Several years
ago, a plant sat dying in the lobby of the posh condo building I work
at. Myrna, the resident who volunteers to provide and keep alive the
lobby plants and flowers, gave me the plant to set atop a cabinet in
the office where such things go to die. I placed it in its plant
purgatory with little fanfare. None, as a matter of fact.
I took to
dumping the remains of my water bottle into the vase—the backwash I
was too lazy to take all the way back to the sink to pour out. Day
after day, I deposited the tepid water from the previous night into
the pot. Several times during each shift, I'd pour the KitKat-laced
spittle from the bottom of my bottle over the pathetic plant.
“It's my DNA,”
I offered.
Myrna decided it
deserved a better pot. As she made the transfer, it was hard to
imagine the water that poured out of that thing. She commented that
no plant could survive such over-watering.
It became the
emergency plant—when Myrna couldn't get to the florist after
something else had really died—and periodically enjoyed its former
place the lobby.
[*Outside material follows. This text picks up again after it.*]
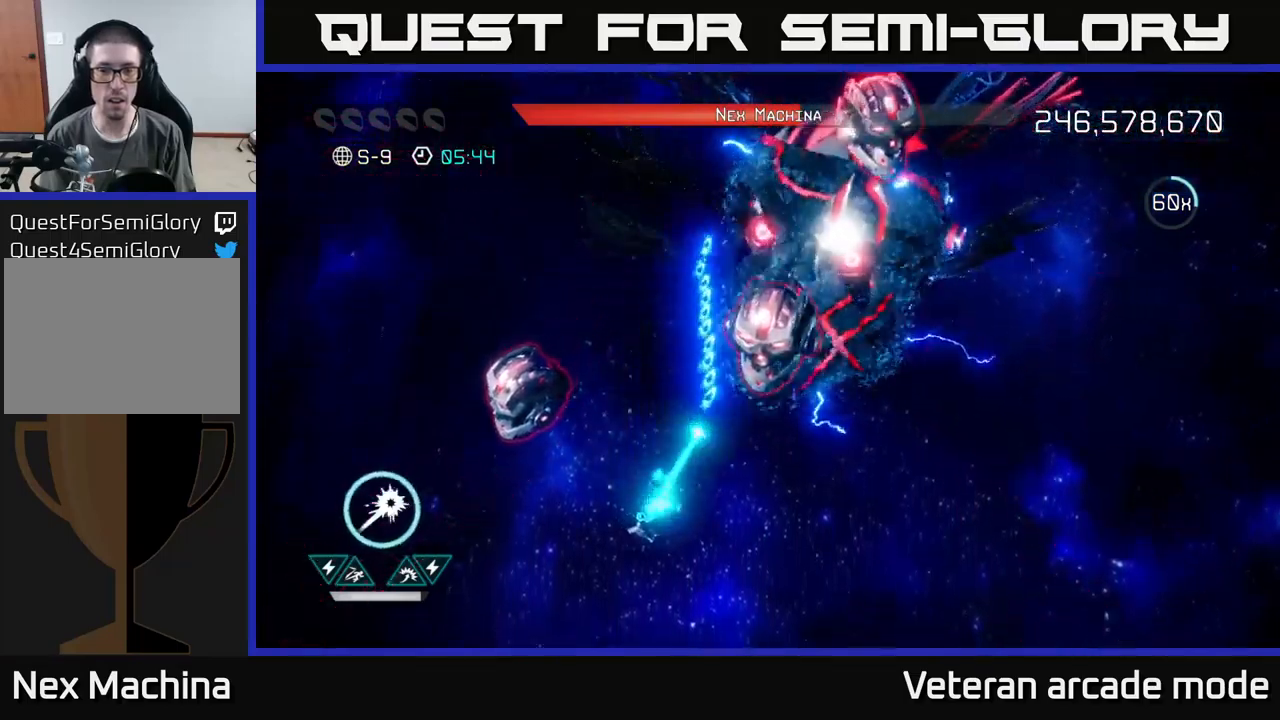
{"buttons": ["L2"], "left_stick": "right", "right_stick": "up-left", "events": [[383, "L2", "down"], [383, "R2", "up"], [383, "right_stick", "up-left"], [417, "left_stick", "right"]]}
I continued to dump my waste water on the thing
until one day a pink bud appeared. It had never flowered before.
With Myrna
temporarily slowed by a walker, the plant has again become the
centerpiece of the lobby. And I've continued to generally abuse it.
It sprouted a second bud.
Was it my DNA in
the backwash? Had my ancestors hung the Hanging Gardens? Was I a
Venus flytrap in a former life? Or perhaps eaten by one?
Questions such
as these have mystified botanists since the dawn of time (or perhaps
not), but one thing is for sure: This was an obvious fluke, never ever let me near your plants!